- [MATERIAL SUPPLIED]
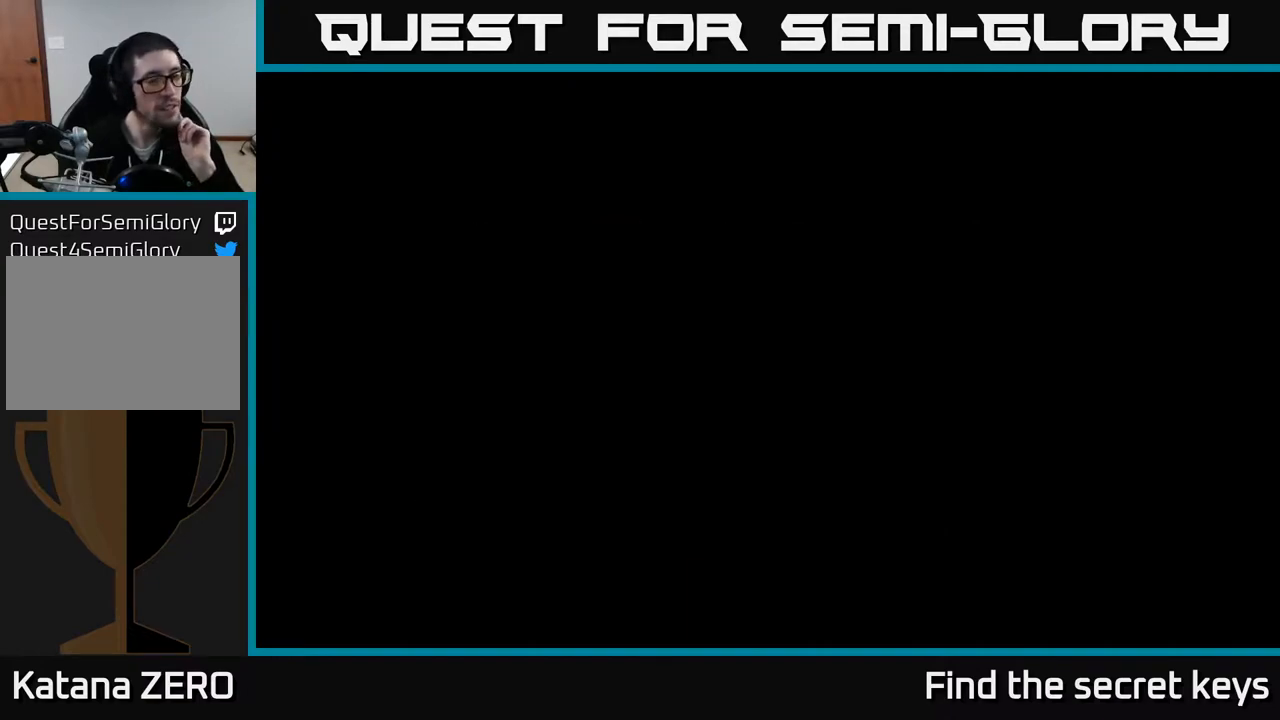
{"buttons": [], "left_stick": "center", "right_stick": "center", "events": []}
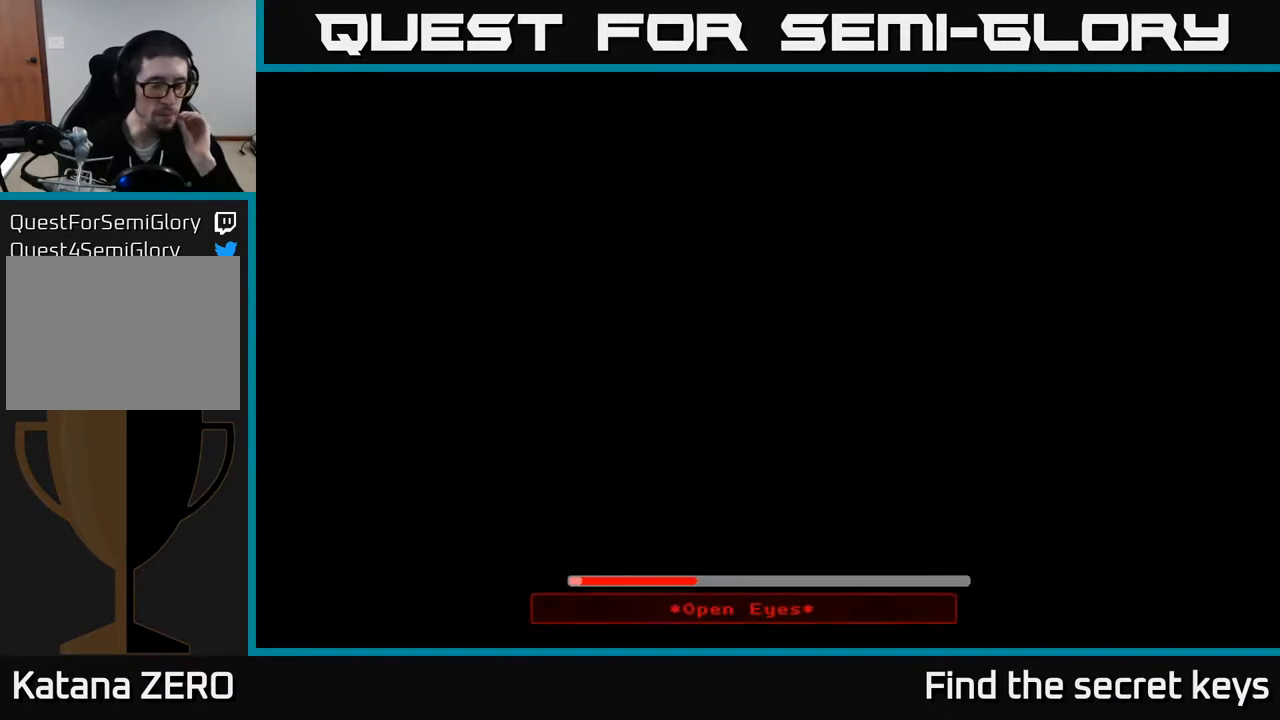
{"buttons": [], "left_stick": "center", "right_stick": "center", "events": []}
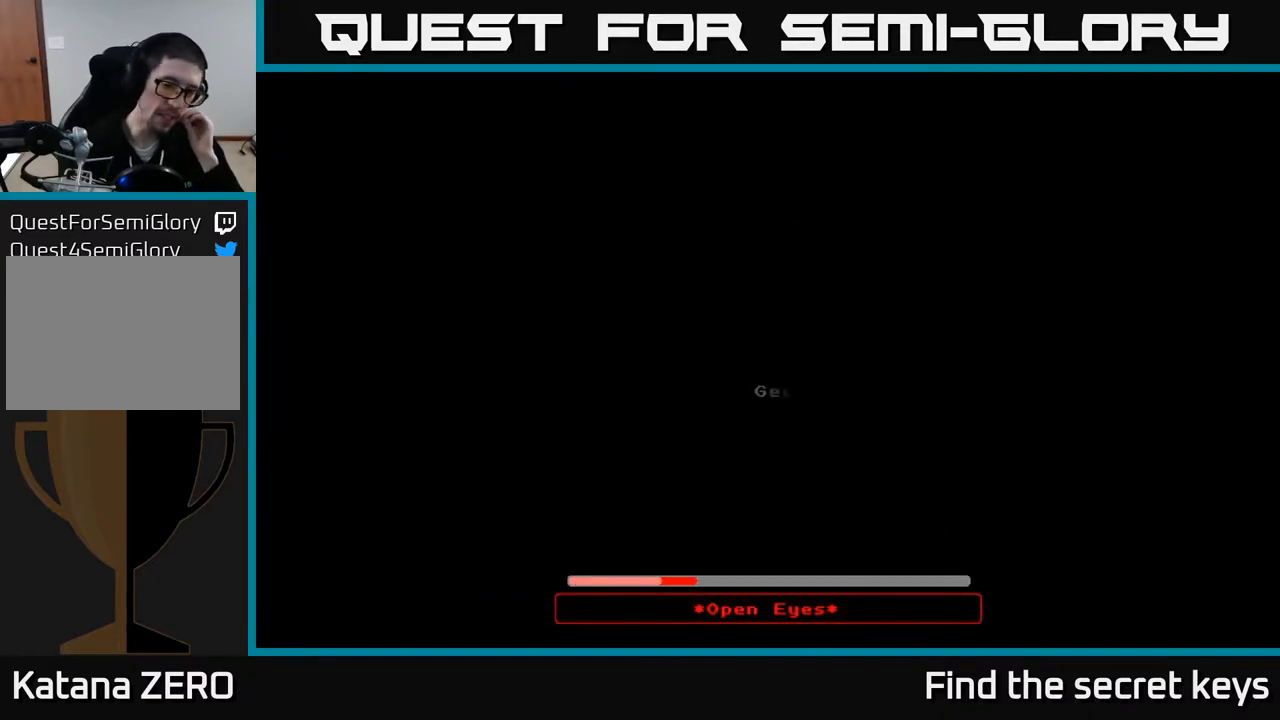
{"buttons": [], "left_stick": "center", "right_stick": "center", "events": [[117, "A", "down"], [300, "A", "up"]]}
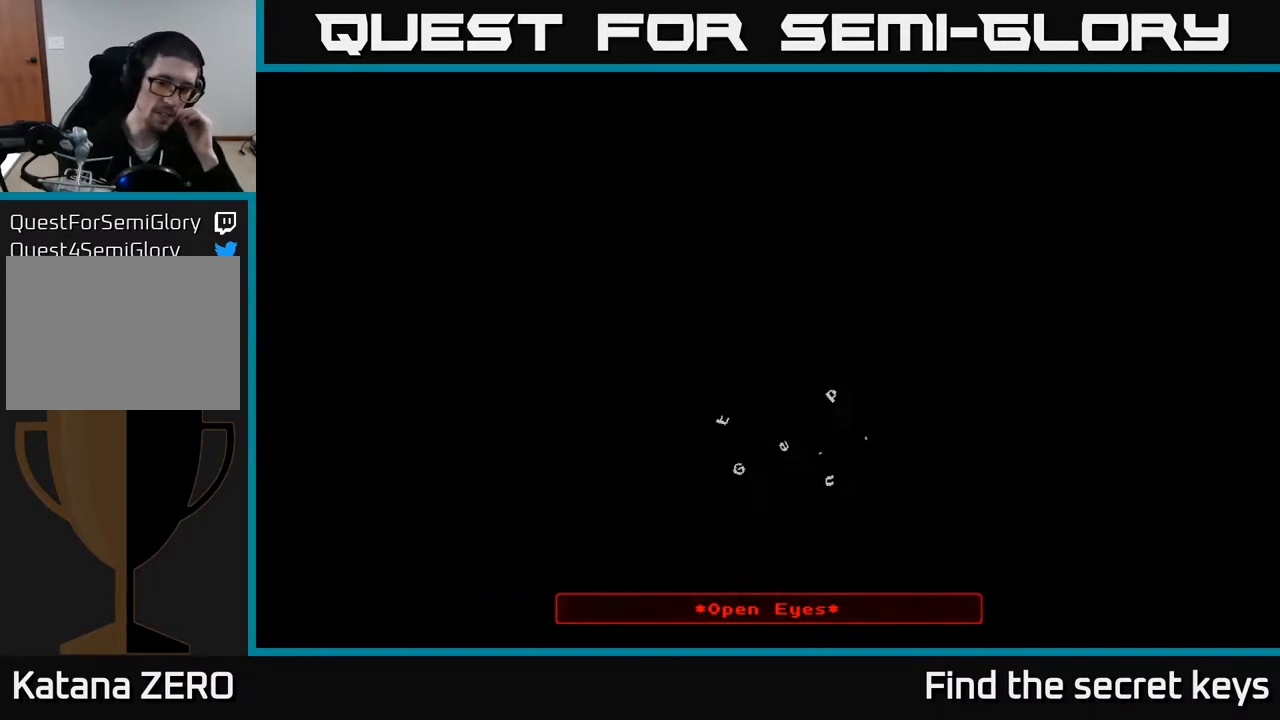
{"buttons": [], "left_stick": "center", "right_stick": "center", "events": []}
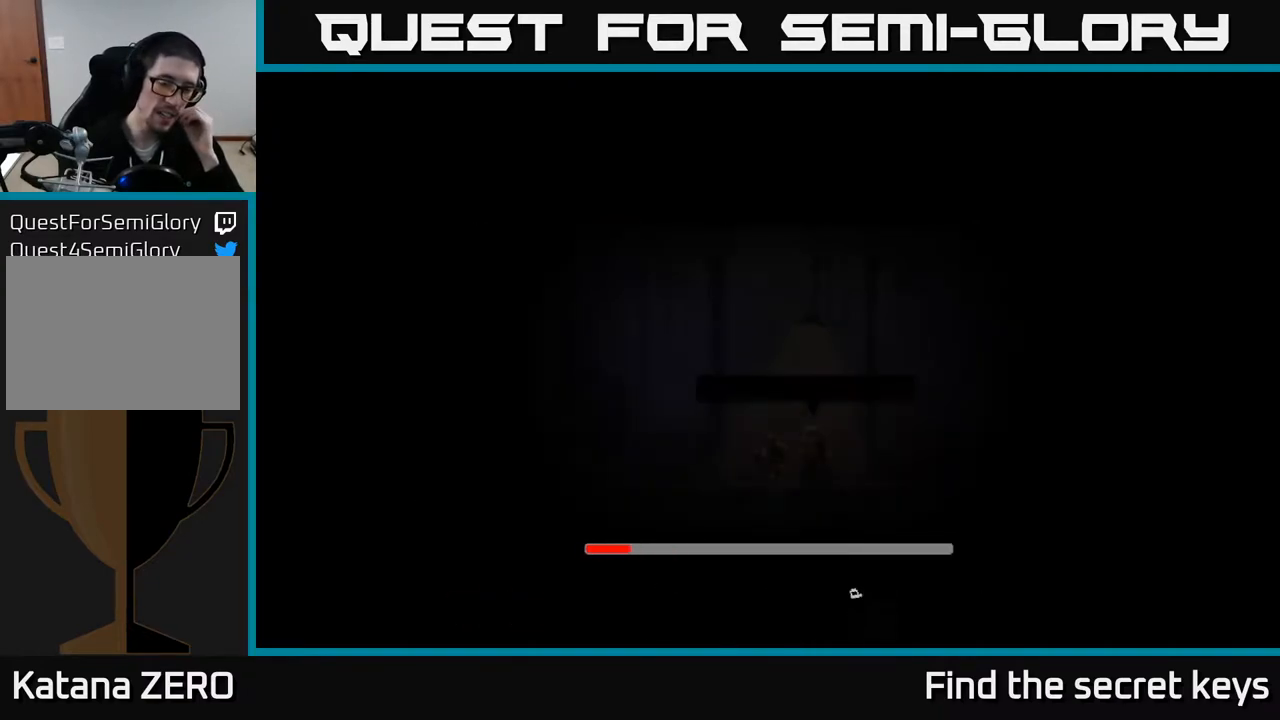
{"buttons": [], "left_stick": "center", "right_stick": "center", "events": []}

- [WHAT THIS TASK INVOLVES] When you restate the listing above, give each line word for word but leave out every image.

- [ANSWER TO THE PROBLEM]
{"buttons": [], "left_stick": "center", "right_stick": "center", "events": []}
{"buttons": [], "left_stick": "center", "right_stick": "center", "events": []}
{"buttons": [], "left_stick": "center", "right_stick": "center", "events": [[117, "A", "down"], [300, "A", "up"]]}
{"buttons": [], "left_stick": "center", "right_stick": "center", "events": []}
{"buttons": [], "left_stick": "center", "right_stick": "center", "events": []}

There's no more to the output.